T=3 or T=4 capsids
The core protein first assembles in dimers and the c-terminus is phosphorylated. The phosphorylation is important both for capsid assembly and polymerase-pgRNA encapsidation (Gazina et al. 2000) Rating=2 (Melegari et al. 2005) Rating=2 (Kang et al.2008) Rating=1.
Specific packaging is not based on a capsid-RNA interaction (Porterfield et al. 2010) Rating=2, but could be based on polymerase-pgRNA interaction.
Phosphorylated dimers assemble into T=3 or T=4 icosahedral capsids (Dryden et al. 2006) Rating=2.
A study has shown that 31nm wide T=3 capsids are transiting better through an 40nm artificial pore than the 36nm wide T=4 capsids (Zhou and al. 2011) Rating=1.
It is unusual for an icosahedral capsid to be assembled with variable triangulation numbers. The only case described concerns the caliciviridae, which naturally form T=3 capsids, but also T=1 virus-like particles (VLP) which would be involved in immune response and/or encapsidation of a subgenomic mRNA. Tombusviridae also can make T=3 and T=1, but the latter has only been described ex vivo.

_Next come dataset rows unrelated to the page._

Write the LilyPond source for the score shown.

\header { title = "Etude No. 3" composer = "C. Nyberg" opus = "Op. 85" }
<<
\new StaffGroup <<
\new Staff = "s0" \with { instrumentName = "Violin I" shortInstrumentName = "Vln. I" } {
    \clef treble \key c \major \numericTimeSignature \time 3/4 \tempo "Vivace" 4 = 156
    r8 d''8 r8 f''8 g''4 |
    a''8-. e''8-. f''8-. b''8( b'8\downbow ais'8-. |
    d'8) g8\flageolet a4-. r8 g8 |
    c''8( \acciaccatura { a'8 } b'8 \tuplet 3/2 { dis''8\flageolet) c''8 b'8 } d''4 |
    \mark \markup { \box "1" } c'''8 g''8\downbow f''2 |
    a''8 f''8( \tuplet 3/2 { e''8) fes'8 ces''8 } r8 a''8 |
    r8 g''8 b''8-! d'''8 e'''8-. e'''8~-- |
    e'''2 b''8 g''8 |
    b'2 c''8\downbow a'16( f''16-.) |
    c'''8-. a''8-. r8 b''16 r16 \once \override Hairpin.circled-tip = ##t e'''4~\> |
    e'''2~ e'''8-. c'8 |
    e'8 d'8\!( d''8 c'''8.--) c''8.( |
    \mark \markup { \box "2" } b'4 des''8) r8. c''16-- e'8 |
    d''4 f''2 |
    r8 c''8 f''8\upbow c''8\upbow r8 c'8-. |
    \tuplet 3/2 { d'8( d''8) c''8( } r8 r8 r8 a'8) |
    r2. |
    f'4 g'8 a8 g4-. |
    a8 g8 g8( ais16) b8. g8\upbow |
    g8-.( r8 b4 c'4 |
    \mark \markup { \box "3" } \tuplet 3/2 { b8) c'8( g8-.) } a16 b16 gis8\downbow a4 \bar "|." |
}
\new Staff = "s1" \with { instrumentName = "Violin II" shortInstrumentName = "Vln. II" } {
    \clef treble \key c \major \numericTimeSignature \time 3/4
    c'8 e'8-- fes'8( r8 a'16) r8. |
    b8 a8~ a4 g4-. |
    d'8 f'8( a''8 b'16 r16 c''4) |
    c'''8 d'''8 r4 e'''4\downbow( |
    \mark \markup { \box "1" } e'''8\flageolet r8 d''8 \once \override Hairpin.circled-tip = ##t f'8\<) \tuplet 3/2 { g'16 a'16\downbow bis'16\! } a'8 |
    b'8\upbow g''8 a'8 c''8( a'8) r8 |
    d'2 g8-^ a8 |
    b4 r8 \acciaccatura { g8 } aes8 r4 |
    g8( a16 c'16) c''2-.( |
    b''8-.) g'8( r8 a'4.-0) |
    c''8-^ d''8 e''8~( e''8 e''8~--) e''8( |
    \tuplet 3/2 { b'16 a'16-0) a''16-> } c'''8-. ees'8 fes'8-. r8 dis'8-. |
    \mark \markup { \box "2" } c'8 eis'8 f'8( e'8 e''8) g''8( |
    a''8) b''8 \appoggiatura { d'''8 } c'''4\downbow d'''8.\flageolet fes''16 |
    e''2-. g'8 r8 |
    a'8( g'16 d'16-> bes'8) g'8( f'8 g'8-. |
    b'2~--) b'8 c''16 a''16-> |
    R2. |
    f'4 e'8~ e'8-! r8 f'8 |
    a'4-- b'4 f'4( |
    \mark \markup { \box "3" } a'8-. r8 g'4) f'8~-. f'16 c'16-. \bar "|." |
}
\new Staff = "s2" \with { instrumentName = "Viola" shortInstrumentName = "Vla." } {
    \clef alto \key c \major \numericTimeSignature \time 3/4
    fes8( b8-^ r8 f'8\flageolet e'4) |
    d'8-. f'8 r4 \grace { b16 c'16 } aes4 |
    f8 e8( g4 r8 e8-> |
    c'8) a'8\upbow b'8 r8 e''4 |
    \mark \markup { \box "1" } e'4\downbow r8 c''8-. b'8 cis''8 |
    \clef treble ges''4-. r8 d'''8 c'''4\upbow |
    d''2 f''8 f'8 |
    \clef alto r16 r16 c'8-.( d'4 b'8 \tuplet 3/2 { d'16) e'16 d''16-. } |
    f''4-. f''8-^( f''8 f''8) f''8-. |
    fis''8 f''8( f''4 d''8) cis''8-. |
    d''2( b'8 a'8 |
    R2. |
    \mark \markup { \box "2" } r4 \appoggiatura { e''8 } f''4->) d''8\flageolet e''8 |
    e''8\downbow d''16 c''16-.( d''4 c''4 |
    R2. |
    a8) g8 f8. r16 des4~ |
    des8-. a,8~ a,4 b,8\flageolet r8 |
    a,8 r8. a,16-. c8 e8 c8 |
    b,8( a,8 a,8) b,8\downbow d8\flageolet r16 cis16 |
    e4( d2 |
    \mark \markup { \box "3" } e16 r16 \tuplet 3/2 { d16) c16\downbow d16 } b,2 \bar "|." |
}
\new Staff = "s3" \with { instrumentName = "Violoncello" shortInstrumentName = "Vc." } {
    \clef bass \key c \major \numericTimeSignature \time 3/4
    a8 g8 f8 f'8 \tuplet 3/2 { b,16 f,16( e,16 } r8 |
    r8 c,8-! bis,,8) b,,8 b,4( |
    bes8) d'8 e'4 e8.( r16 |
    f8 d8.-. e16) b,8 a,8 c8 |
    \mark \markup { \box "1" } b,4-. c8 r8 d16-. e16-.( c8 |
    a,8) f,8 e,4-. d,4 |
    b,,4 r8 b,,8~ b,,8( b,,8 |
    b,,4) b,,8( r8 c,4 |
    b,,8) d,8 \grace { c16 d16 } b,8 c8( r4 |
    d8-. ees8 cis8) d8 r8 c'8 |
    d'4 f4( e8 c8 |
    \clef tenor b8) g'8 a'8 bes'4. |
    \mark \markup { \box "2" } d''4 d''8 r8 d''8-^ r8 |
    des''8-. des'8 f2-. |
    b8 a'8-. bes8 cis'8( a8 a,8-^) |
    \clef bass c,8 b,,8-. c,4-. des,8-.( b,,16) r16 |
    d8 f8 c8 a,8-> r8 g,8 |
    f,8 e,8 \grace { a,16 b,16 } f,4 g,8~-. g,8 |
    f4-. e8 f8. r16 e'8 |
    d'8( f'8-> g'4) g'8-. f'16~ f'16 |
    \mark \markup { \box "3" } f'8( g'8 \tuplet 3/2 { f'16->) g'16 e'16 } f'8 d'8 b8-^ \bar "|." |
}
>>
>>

Released virions are enriched in T=4 symmetry. The function of T=3 if any remains elusive.
In both caliciviridae (Barcena et al. 2004) and Tombusviridae (Katpally et al. 2004) the inner surface of the capsid protein would determine the triangulation number. HBV capsid C terminus interacts with the RNA genome, and is exposed in the interior of the icosahedron. This C terminus might regulate the amount of T=3 capsid, as it is highly disordered and displays various patterns of phosphorylation.